Dr. O’Connor: A supportive spouse and family are critical. Many factors make parenting a young child biologically unfair. For example, a sick baby doesn’t care that mom has to perform a sarcoma resection or hip revision the next day.

So, early on, I think it is physically more difficult. If I could do it all again, I would work four days a week when my children were younger. I would try to give myself a little more flexibility so that I could pursue my long-term career goals. All of this hinges on having a pretty good understanding of where you want to be in your career in 10 years or 20 years.

Dr. Sabesan: Dr. Vetter inspired me at the symposium when she talked about being a surgeon and having young children. She said the bottom line is that you have to let go of controlling everything and remember that you can’t do it all.

Dr. Vetter: Yes, you have to be flexible so that you can do what is most important to you, which, in my situation, was to have a career and a family.

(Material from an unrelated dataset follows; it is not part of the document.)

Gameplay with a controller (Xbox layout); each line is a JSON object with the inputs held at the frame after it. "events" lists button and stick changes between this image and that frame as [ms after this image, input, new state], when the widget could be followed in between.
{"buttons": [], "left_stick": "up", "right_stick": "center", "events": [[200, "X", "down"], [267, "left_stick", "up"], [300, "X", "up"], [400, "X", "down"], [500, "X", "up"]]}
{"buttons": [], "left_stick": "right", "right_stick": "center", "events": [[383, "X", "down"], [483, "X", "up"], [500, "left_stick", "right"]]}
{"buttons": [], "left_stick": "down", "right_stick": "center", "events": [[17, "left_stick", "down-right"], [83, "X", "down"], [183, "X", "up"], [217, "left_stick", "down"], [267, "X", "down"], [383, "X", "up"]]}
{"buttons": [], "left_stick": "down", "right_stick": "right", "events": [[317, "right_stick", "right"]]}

Dr. Shields: I think setting life and career goals is very important, as is breaking down the steps involved in achieving those goals. Learning the value of “no” is key in maintaining a work-life balance. And work-life balance is not necessarily about having a family and kids. It can also be about friends and the hobbies and activities that you find fulfilling.

Dr. Mason: Any final thoughts?

Dr. Sabesan: We need more experiences like the Women’s Development Symposium and this roundtable discussion. It is important to raise awareness about the need for more women in orthopaedics. We want to give young people the ­opportunity to learn from our experiences.

Upcoming Opportunities
The 2013 AAOS Annual Meeting will include multiple opportunities for female orthopaedists to network and improve their leadership skills, including the following:

  • The Ruth Jackson Orthopaedic Society (RJOS) 2013 Annual Meeting—Tuesday, March 19, 5 p.m.–9 p.m. in the Monroe Room of Chicago’s Palmer House Hilton Hotel.
  • Symposium Y: Women as Surgeons and Patients: Obstacles and Solutions for Increasing Diversity and Improving Care—Friday, March 22, 10:30 a.m.–12:30 p.m., McCormick Place, Room S105.